**ABOUT THIS EXERCISE**
The answer is the exact run of lines in the listing below from the line containing "ring tip: (168, 95)" up to and including the line containing "pinky tip: (151, 364)", with pictures removed.

——

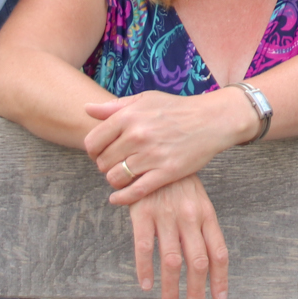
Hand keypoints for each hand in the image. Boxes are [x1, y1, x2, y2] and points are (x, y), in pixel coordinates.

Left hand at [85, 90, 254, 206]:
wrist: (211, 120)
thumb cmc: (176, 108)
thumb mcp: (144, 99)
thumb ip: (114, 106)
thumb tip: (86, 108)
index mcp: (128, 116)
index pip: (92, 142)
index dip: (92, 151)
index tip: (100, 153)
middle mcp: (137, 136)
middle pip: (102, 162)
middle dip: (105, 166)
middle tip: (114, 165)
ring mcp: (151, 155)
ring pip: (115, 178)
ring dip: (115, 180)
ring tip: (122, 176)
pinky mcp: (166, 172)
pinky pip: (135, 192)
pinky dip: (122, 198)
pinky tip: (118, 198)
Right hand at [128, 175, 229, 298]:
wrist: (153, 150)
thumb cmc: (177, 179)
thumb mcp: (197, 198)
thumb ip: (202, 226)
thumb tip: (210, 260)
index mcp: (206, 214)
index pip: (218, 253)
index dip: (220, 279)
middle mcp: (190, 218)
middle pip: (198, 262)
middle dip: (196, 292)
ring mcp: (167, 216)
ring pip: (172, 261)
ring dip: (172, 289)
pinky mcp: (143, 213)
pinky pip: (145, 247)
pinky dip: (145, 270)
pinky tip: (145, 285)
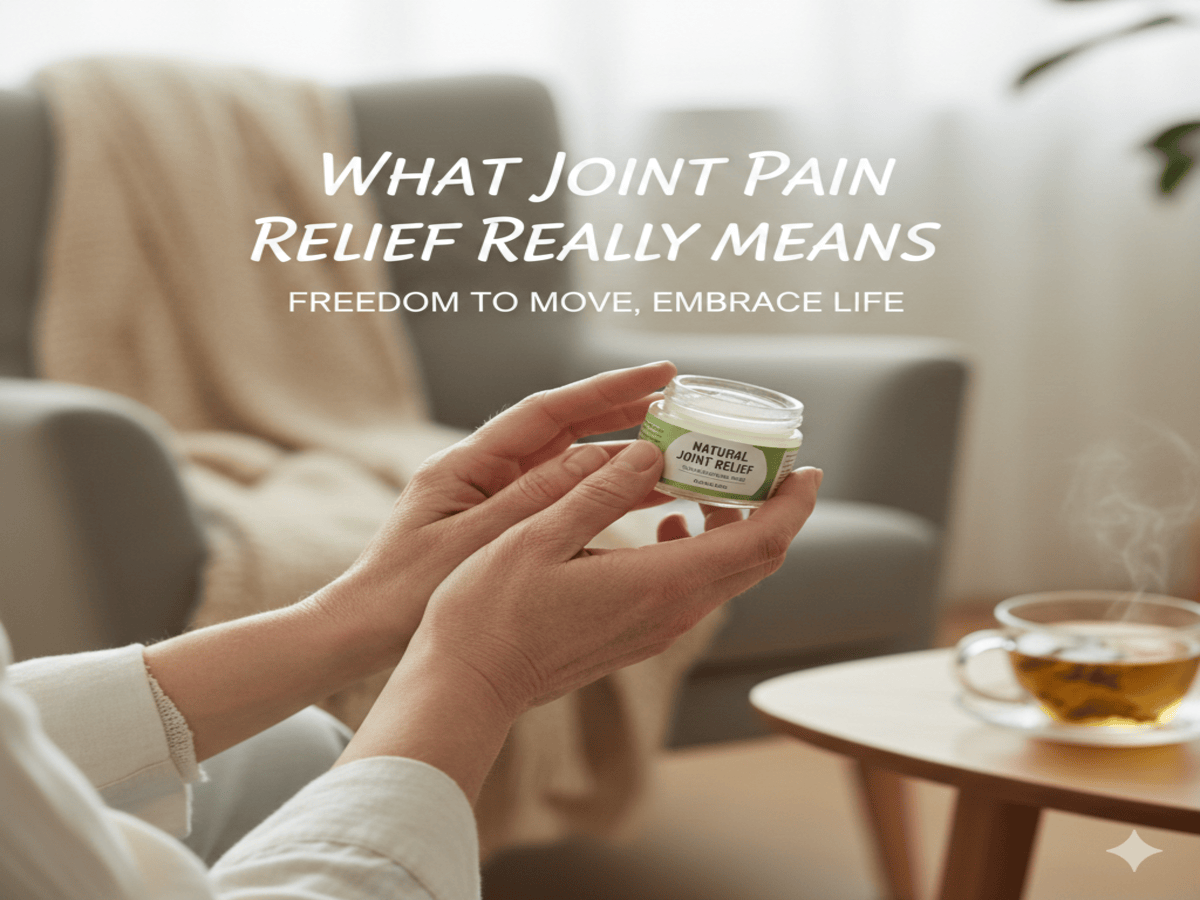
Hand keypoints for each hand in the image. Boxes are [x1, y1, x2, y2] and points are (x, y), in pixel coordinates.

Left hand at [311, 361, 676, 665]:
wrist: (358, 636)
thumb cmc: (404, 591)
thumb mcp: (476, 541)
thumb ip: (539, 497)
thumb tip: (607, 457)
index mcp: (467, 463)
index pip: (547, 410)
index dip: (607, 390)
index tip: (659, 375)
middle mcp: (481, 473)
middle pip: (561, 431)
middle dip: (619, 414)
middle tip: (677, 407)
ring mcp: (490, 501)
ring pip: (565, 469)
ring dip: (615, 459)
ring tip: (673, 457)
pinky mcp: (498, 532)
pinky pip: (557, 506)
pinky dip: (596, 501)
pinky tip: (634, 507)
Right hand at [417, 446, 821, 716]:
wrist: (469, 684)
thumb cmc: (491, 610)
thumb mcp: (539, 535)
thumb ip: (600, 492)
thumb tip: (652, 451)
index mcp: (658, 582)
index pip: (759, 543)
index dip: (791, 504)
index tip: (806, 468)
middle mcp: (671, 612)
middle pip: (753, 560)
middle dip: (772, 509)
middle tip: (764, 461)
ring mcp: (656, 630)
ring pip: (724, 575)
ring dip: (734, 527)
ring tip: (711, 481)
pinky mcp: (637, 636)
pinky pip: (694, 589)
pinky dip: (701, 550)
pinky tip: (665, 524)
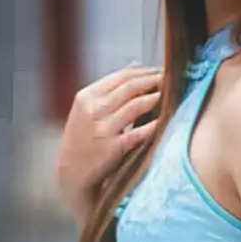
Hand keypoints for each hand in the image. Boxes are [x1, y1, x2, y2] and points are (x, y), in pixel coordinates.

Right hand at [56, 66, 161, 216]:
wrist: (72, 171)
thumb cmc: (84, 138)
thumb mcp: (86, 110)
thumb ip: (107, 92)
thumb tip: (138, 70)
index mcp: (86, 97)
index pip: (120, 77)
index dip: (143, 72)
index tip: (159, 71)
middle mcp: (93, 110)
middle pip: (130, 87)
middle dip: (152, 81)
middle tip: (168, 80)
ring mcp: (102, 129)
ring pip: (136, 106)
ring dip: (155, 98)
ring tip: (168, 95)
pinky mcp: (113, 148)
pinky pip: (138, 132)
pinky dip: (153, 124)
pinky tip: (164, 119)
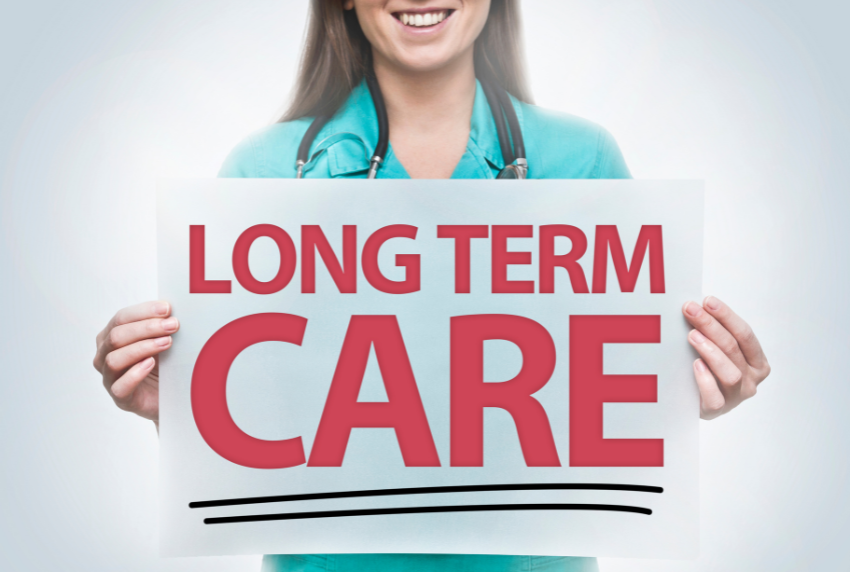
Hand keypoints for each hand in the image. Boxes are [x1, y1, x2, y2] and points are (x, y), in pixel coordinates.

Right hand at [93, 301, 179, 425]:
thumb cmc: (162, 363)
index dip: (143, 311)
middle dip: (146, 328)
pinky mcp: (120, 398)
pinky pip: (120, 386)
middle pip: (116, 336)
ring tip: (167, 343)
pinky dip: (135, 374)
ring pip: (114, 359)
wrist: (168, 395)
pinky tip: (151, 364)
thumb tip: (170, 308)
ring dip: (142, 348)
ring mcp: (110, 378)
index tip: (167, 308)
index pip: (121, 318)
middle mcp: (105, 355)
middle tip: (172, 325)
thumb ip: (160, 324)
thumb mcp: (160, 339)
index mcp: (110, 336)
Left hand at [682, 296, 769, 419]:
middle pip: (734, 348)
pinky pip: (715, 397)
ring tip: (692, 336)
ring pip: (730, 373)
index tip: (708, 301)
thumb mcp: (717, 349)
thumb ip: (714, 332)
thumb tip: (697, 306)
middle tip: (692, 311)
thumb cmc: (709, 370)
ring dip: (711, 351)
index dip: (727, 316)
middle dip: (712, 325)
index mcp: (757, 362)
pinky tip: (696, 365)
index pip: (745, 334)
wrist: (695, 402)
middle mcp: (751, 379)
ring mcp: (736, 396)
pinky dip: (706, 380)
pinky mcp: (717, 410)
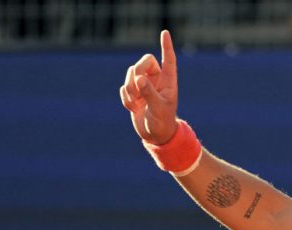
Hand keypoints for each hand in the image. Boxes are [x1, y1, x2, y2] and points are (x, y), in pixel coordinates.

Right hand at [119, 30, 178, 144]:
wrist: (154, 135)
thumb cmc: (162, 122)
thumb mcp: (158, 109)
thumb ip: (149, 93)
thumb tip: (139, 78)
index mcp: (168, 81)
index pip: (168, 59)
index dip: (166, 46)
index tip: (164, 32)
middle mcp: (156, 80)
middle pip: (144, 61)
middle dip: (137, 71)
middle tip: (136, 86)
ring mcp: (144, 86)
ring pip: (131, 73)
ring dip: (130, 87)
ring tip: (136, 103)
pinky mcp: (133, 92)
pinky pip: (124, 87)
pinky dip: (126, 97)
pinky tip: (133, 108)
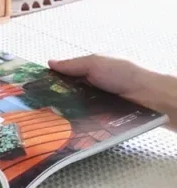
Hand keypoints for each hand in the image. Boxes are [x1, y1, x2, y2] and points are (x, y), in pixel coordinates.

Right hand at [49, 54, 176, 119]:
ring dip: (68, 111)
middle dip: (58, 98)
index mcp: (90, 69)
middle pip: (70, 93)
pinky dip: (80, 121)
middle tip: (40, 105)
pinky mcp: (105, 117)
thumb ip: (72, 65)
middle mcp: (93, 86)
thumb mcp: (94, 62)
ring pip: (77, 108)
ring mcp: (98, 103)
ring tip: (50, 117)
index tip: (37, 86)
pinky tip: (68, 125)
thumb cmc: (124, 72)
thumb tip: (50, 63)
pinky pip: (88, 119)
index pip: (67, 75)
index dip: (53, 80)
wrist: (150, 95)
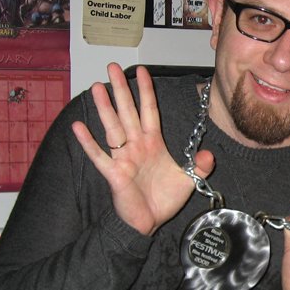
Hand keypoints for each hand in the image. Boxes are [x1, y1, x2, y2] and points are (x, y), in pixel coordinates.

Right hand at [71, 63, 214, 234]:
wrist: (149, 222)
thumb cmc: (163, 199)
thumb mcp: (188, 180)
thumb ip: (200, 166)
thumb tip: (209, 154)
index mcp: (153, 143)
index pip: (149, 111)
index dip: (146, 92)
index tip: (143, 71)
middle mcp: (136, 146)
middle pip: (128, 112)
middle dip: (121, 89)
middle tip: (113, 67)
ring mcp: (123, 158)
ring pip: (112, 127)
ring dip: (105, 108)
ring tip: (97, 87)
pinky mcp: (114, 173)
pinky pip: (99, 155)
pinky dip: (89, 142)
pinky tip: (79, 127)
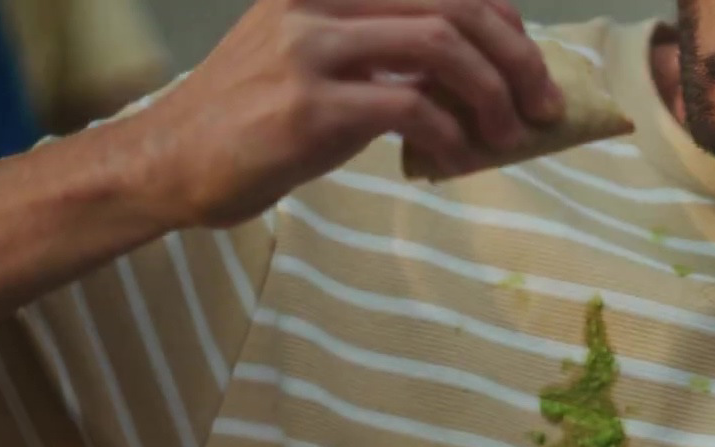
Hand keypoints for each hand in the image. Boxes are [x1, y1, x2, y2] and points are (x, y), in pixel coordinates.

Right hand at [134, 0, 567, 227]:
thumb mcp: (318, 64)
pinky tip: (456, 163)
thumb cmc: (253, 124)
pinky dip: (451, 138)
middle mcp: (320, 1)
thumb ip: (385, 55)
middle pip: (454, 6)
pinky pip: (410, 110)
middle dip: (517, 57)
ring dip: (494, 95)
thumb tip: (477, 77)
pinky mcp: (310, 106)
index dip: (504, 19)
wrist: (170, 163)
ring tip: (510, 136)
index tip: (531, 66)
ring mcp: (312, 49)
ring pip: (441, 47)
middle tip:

——

**OUTPUT OF THE EXERCISE**
ring tip: (168, 95)
pinky mcp: (113, 148)
pinky pip: (138, 132)
pinky dip: (153, 124)
pinky tip: (164, 119)
Hand keypoints for each hand in the image. Boxes are [x1, y1, x2, y2] and points are (x, y), in pixel coordinates.

Right hand at [93, 301, 179, 425]:
thumb cmc: (162, 363)
index dip: (143, 311)
middle dip: (146, 328)
pinky mcp: (120, 398)
pinky pip: (120, 386)
middle pip: (116, 336)
ring tip: (167, 343)
pinky dip: (135, 374)
ring pip: (114, 359)
wrist: (168, 395)
pinky tip: (151, 364)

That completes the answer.